▸ SOURCE DOCUMENT
________________________________________
Load a dataset (in this case, the federal elections at the county level, harmonized):

federal_cty_harm <- load_gerda_web("federal_cty_harm", verbose = TRUE)

Joining GERDA Datasets

If you are using add_gerda_covariates() or add_gerda_census(), you can skip this section: the helpers detect the level of your data and use the correct join keys automatically. If you are writing a manual left_join() or merging against other sources, the table below shows which identifier and time columns each family carries.

Dataset family	Geographic id	Time column
`municipal_`, `state_`, `federal_muni_`, `european_muni_`, `mayoral_*`	`ags` (8-digit municipality)	`election_year` (+ `election_date` where available)
`federal_cty_harm`	`county_code` (5-digit county)	`election_year`
`federal_cty_unharm`	`county_code` + `ags` alias (see Deprecations)	`election_year` + `year` alias
`county_elec_*` (with `_cty` suffix)	`county_code` (5-digit county)	`election_year`
`county_elec_*` (without `_cty` suffix)	`ags` (8-digit municipality)	`election_year`
`mayor_panel` / `mayor_panel_harm`	`ags` + `person_id`	`election_date`
`mayor_panel_annual` / `mayor_panel_annual_harm`	`ags` + `person_id`	`year`
`gerda_covariates()` (INKAR, county-level)	`county_code` (5-digit county)	`year` (not `election_year`)
________________________________________
▸ TASK ITEM A
In the passage on GERDA data, rewrite the part that begins at the words "Load a dataset" and stops after "each family carries.", changing "join keys" to "merge keys".
________________________________________
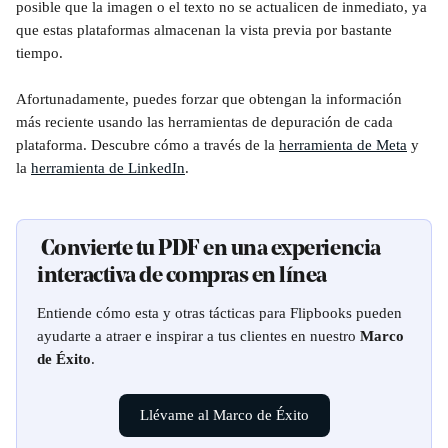
posible que la imagen o el texto no se actualicen de inmediato, ya 
que estas plataformas almacenan la vista previa por bastante 
tiempo.
Afortunadamente, puedes forzar que obtengan la información 
más reciente usando las herramientas de depuración de cada 
plataforma. Descubre cómo a través de la 
herramienta de Meta
 y 
la 
herramienta de LinkedIn
.
 Convierte tu PDF en una experiencia 
interactiva de compras en línea
Entiende cómo esta y otras tácticas para Flipbooks pueden 
ayudarte a atraer e inspirar a tus clientes en nuestro 
Marco 
de Éxito
.
Llévame al Marco de Éxito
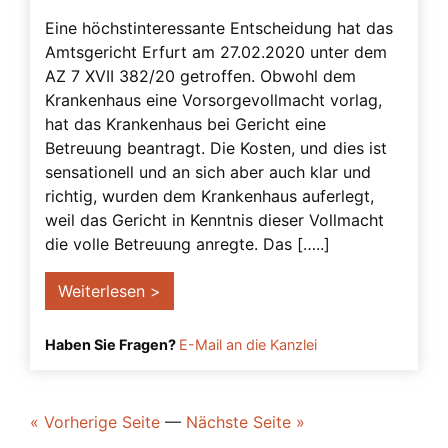
Eine höchstinteressante Entscheidung hat das
Amtsgericht Erfurt am 27.02.2020 unter dem
AZ 7 XVII 382/20 getroffen. Obwohl dem
Krankenhaus eine Vorsorgevollmacht vorlag,
hat das Krankenhaus bei Gericht eine
Betreuung beantragt. Die Kosten, und dies ist
sensationell und an sich aber auch klar und
richtig, wurden dem Krankenhaus auferlegt,
weil das Gericht in Kenntnis dieser Vollmacht
die volle Betreuung anregte. Das […..]
Weiterlesen >
Haben Sie Fragen?
E-Mail an die Kanzlei
« Vorherige Seite
—
Nächste Seite »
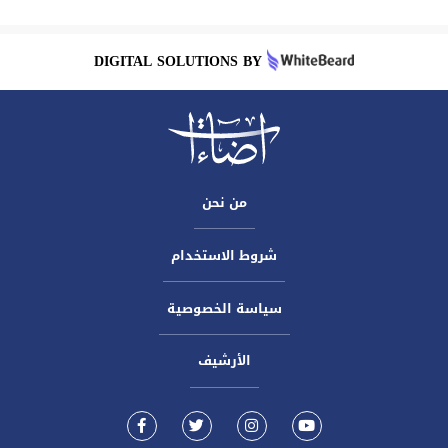
DIGITAL SOLUTIONS BY
من نحن
شروط الاستخدام
سياسة الخصوصية
الأرشيف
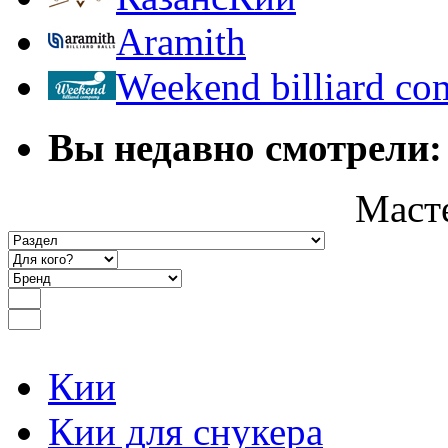
Aramith
Weekend billiard c
Вы недавно смотрели:
Маст
Кии
Кии для снукера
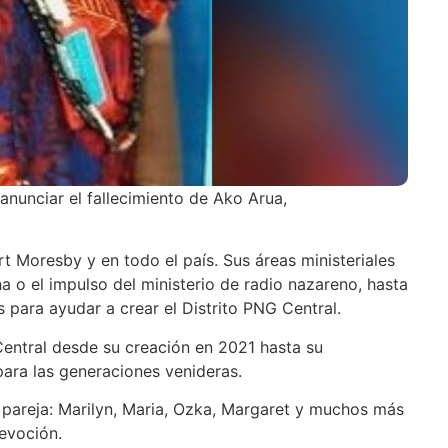
nunciar el fallecimiento de Ako Arua,
ort Moresby y en todo el país. Sus áreas ministeriales
a o el impulso del ministerio de radio nazareno, hasta
 para ayudar a crear el Distrito PNG Central.
Central desde su creación en 2021 hasta su
para las generaciones venideras.
a pareja: Marilyn, Maria, Ozka, Margaret y muchos más
devoción.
________________________________________
▸ TASK ITEM B
Arrange all the lines of the listing above as a numbered list, skipping blank lines and leaving the pictures out.

▸ TASK RESPONSE A
Load a dataset (in this case, the federal elections at the county level, harmonized):

federal_cty_harm <- load_gerda_web("federal_cty_harm", verbose = TRUE)

Joining GERDA Datasets

If you are using add_gerda_covariates() or add_gerda_census(), you can skip this section: the helpers detect the level of your data and use the correct merge keys automatically. If you are writing a manual left_join() or merging against other sources, the table below shows which identifier and time columns each family carries.

▸ TASK RESPONSE B
1. posible que la imagen o el texto no se actualicen de inmediato, ya 
2. que estas plataformas almacenan la vista previa por bastante 
3. tiempo.
4. Afortunadamente, puedes forzar que obtengan la información 
5. más reciente usando las herramientas de depuración de cada 
6. plataforma. Descubre cómo a través de la 
7. herramienta de Meta
8.  y 
9. la 
10. herramienta de LinkedIn
11. .
12.  Convierte tu PDF en una experiencia 
13. interactiva de compras en línea
14. Entiende cómo esta y otras tácticas para Flipbooks pueden 
15. ayudarte a atraer e inspirar a tus clientes en nuestro 
16. Marco 
17. de Éxito
18. .
19. Llévame al Marco de Éxito
20. Eine höchstinteressante Entscheidung hat das
21. Amtsgericht Erfurt am 27.02.2020 unter dem
22. AZ 7 XVII 382/20 getroffen. Obwohl dem
23. Krankenhaus eine Vorsorgevollmacht vorlag,
24. hat das Krankenhaus bei Gericht eine
25. Betreuung beantragt. Die Kosten, und dies ist
26. sensationell und an sich aber auch klar und
27. richtig, wurden dem Krankenhaus auferlegt,
28. weil das Gericht in Kenntnis dieser Vollmacht
29. die volle Betreuung anregte. Das […..]
30. Weiterlesen >
31. Haben Sie Fragen?
32. E-Mail an die Kanzlei
33. « Vorherige Seite
34. —
35. Nächste Seite »
36. DIGITAL SOLUTIONS BY
37. من نحن
38. شروط الاستخدام
39. سياسة الخصوصية
40. الأرشيف
41. Aramith
42. Weekend billiard c
43. Вы недавно смотрели:
44. Маст
45. Кии
46. Кии для снукера
47. nunciar el fallecimiento de Ako Arua,
48. ort Moresby y en todo el país. Sus áreas ministeriales
49. a o el impulso del ministerio de radio nazareno, hasta
50.  para ayudar a crear el Distrito PNG Central.
51. Central desde su creación en 2021 hasta su
52. para las generaciones venideras.
53. a pareja: Marilyn, Maria, Ozka, Margaret y muchos más
54. devoción.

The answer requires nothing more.